- [AIM OF THE EXERCISE]: What is the number of lines in the records below holding the string "events"? Reply with it and nothing else.

- [DATA FOR THE TASK]:
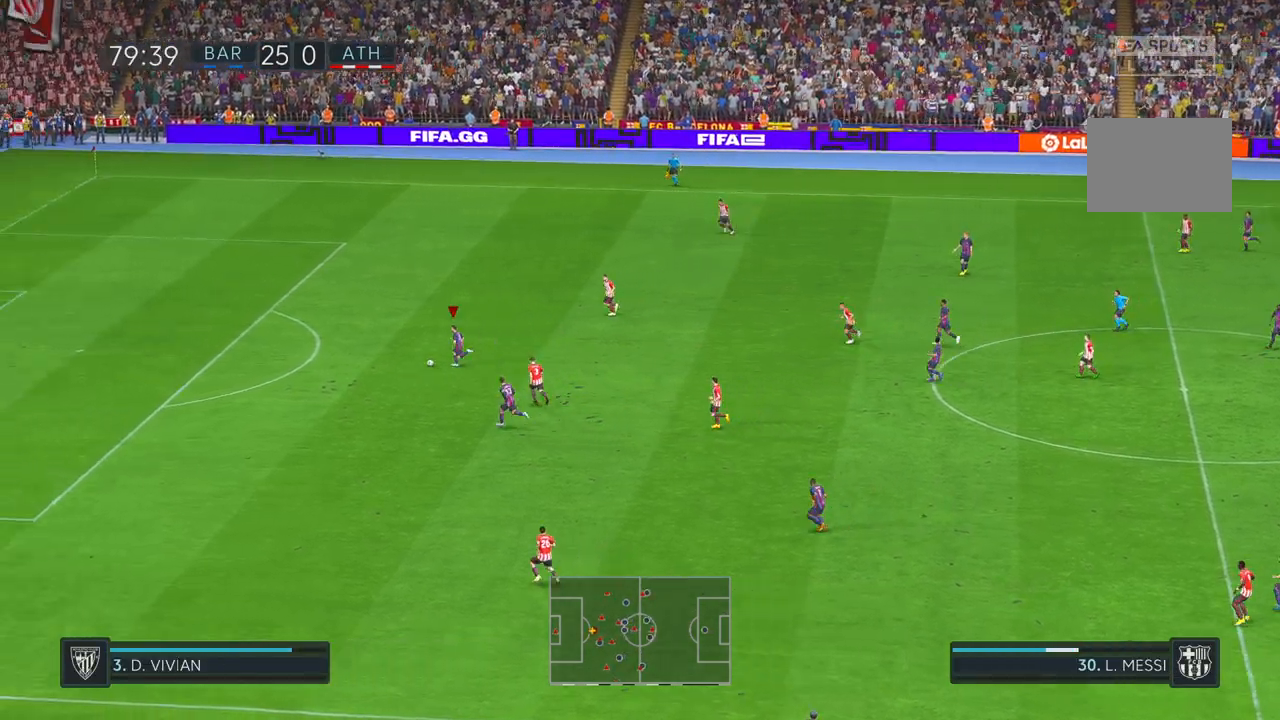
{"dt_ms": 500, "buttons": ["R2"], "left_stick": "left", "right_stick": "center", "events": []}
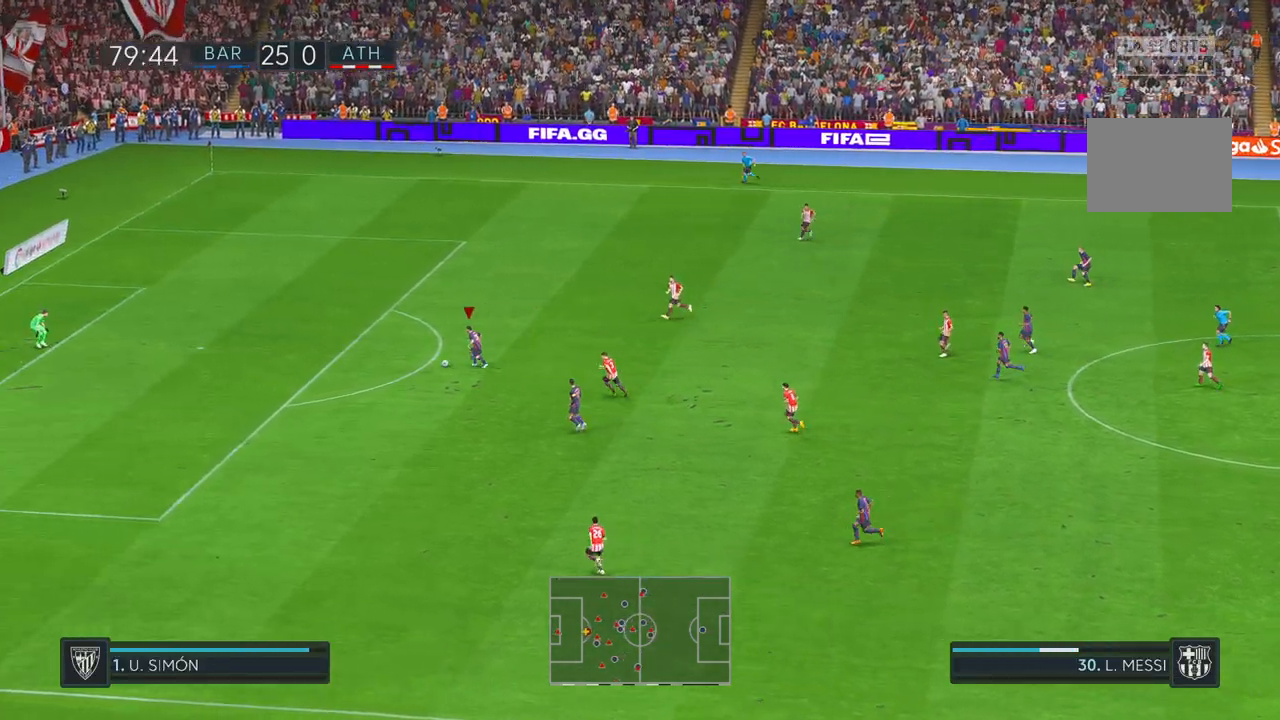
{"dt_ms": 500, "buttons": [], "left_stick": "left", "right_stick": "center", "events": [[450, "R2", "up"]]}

...

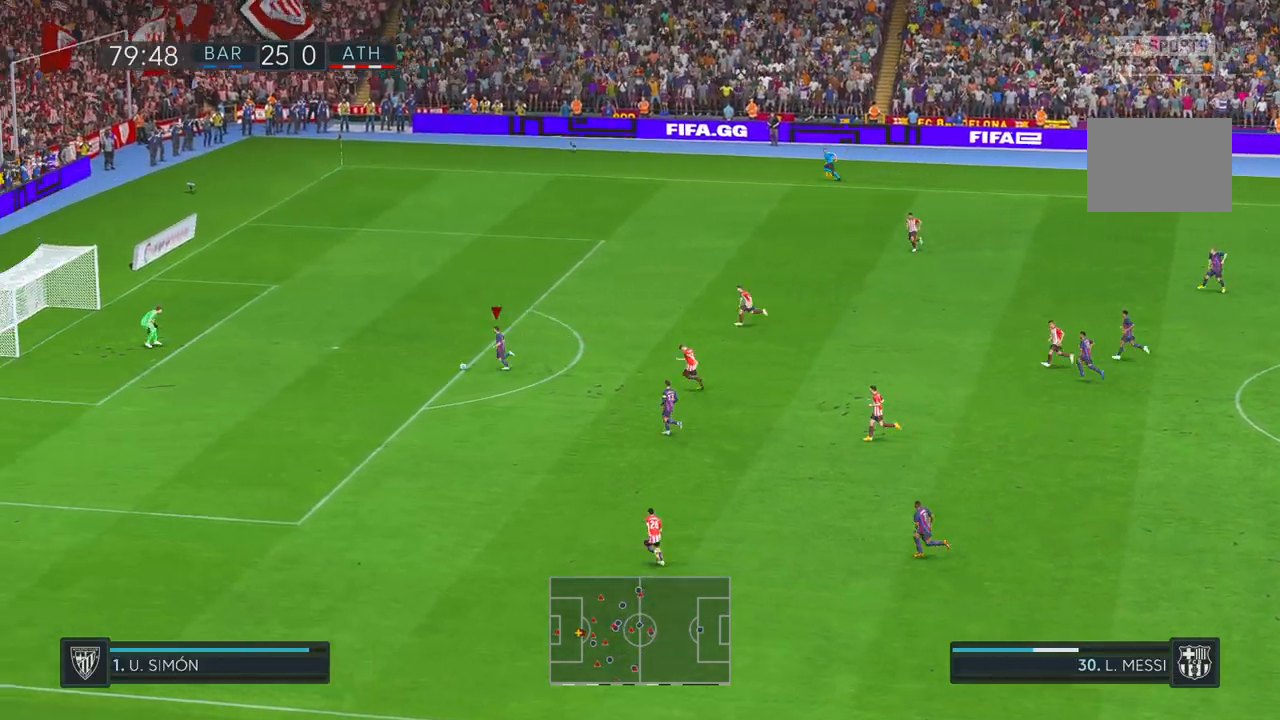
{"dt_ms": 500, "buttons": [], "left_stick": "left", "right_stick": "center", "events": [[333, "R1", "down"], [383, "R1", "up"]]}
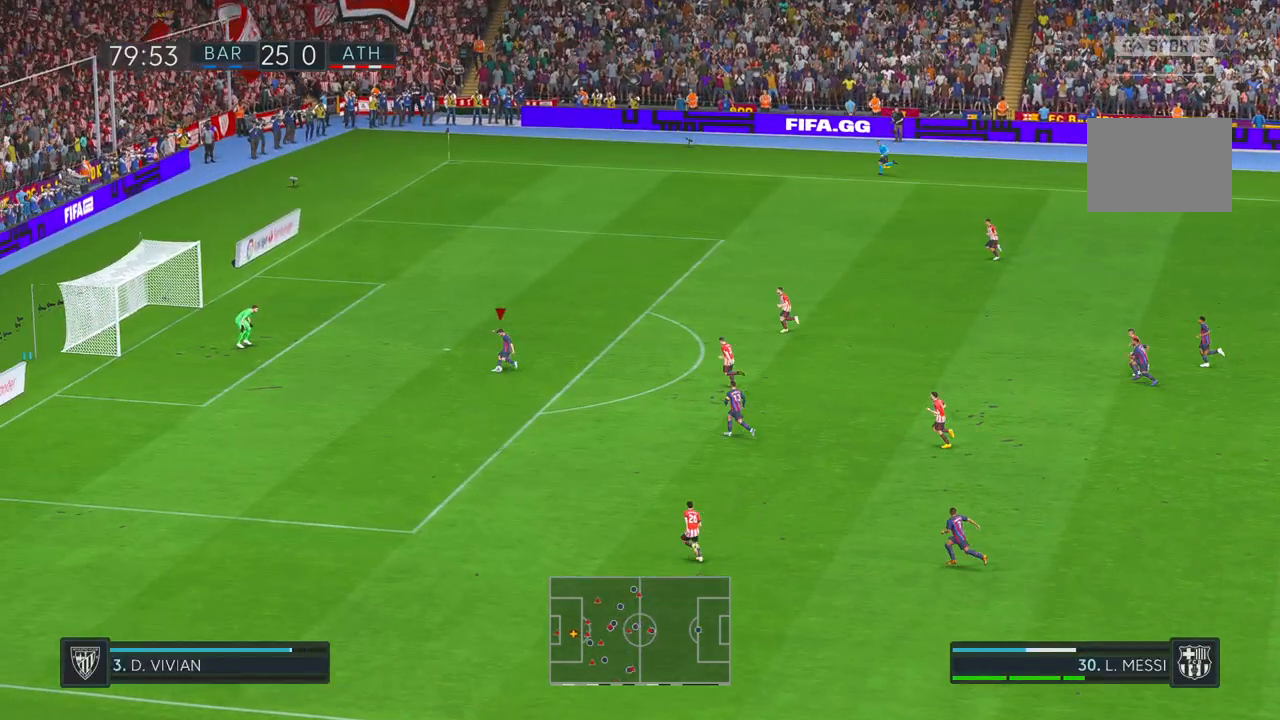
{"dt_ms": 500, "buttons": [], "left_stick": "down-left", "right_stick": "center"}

- [YOUR SOLUTION]: 3